Tuesday, August 13, 2024

Cataloochee Homecoming

 This year the Great Smoky Mountains National Park is ninety years old.  A good sized part of the Park is the Cataloochee valley located on the North Carolina side of the park.  Prior to the establishment of the park as many as two thousand people lived there having arrived as homesteaders in the 1830’s. They were all bought out and removed leading up to the establishment of the Park in 1934.

On the second Sunday of each July a great homecoming day is held at Palmer Chapel Methodist Church, no longer active, but an important landmark in the valley.  Trish and I go each year as my Uncle Gudger and Aunt Mary met when she went to teach school there in 1930.  He was from a very old mainline Cataloochee family.  Aunt Mary died in 1985 and Uncle Gudger lived to be 103 and left us in 2011. We go in their memory.


The crowd begins to arrive on Sunday morning, setting up picnic tables on the grounds.  Then at 11:00 am the bell rings and the church service starts. Each year there is a different guest preacher.  This year the preacher was Rev. Keith Turman, the senior pastor at First United Methodist Church in Waynesville, my home church.  It has been my privilege to deliver the sermon on three different years.
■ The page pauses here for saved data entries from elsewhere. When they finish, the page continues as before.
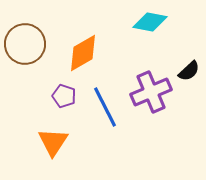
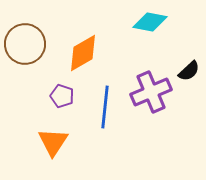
purple pentagon: moved 2 px left
blue line: rotated 33 degrees clockwise
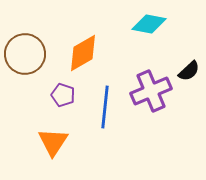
cyan diamond: moved 1 px left, 2 px down
brown circle: moved 10 px down
purple cross: moved 1 px up
purple pentagon: moved 1 px right, 1 px up
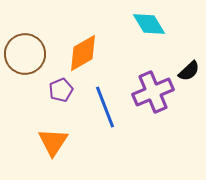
cyan diamond: rotated 48 degrees clockwise
purple cross: moved 2 px right, 1 px down
purple pentagon: moved 2 px left, 5 px up; rotated 30 degrees clockwise
blue line: rotated 27 degrees counterclockwise
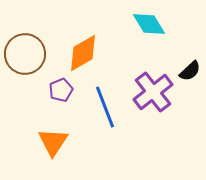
black semicircle: moved 1 px right
purple cross: rotated 15 degrees counterclockwise
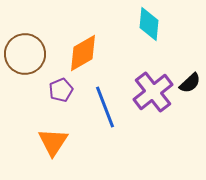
cyan diamond: rotated 36 degrees clockwise
black semicircle: moved 12 px down
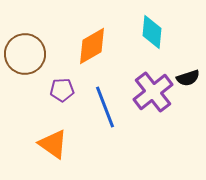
cyan diamond: moved 3 px right, 8 px down
orange diamond: moved 9 px right, 7 px up
black semicircle: moved 2 px left, 5 px up; rotated 25 degrees clockwise
purple pentagon: moved 1 px right; rotated 20 degrees clockwise
orange triangle: moved 2 px down; rotated 28 degrees counterclockwise
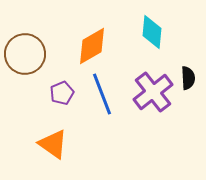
black semicircle: rotated 75 degrees counterclockwise
purple pentagon: moved 3 px down; rotated 20 degrees counterclockwise
blue line: moved 3 px left, 13 px up
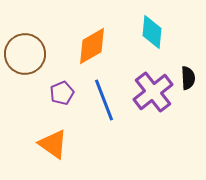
blue line: moved 2 px right, 6 px down
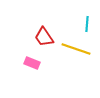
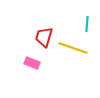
red trapezoid: rotated 50 degrees clockwise
yellow line: moved 3 px left, 1 px up
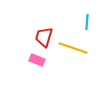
cyan line: moved 2 px up
pink rectangle: moved 5 px right, 3 px up
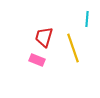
cyan line: moved 3 px up
yellow line: rotated 52 degrees clockwise
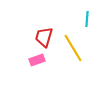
yellow line: rotated 12 degrees counterclockwise
pink rectangle: rotated 42 degrees counterclockwise
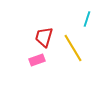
cyan line: rotated 14 degrees clockwise
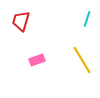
red trapezoid: moved 23 px left, 16 px up
yellow line: moved 9 px right, 12 px down
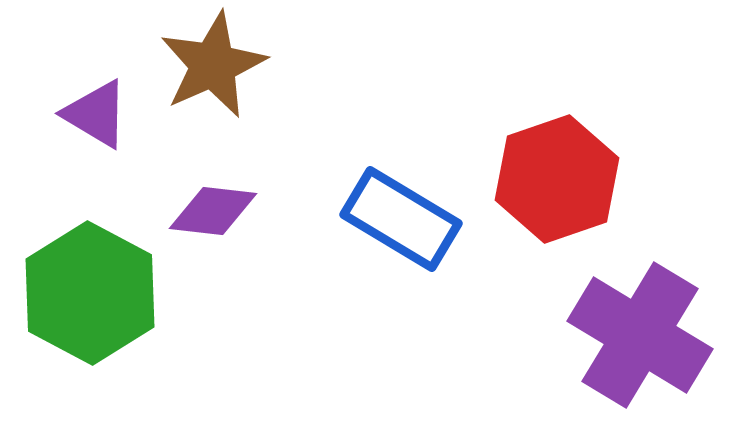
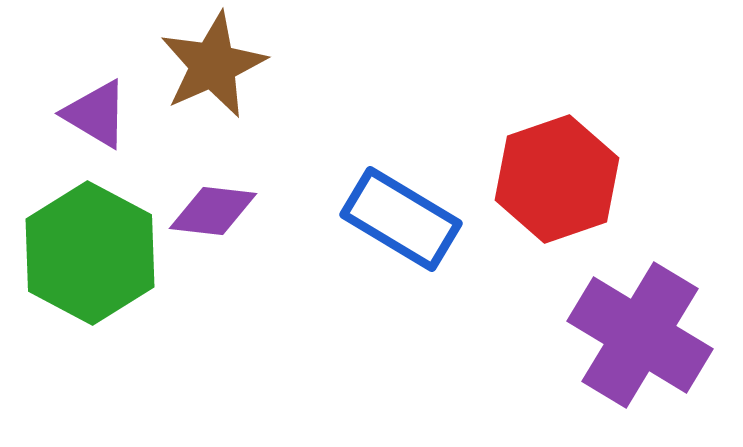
green hexagon: moved 40 px up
When the bell rings, the church fills to overflowing with people outside listening at the windows.  This year Harley Caldwell was the only attendee left who was actually born in the valley.  Those who have died in the past year are always read out and remembered.


Then it is time to head outside to eat and visit for a good long time.

When eating winds down, many people head out to visit their relatives graves. Some even get jugs of water from their family’s old spring to take home with them.  Then it is goodbye until next August.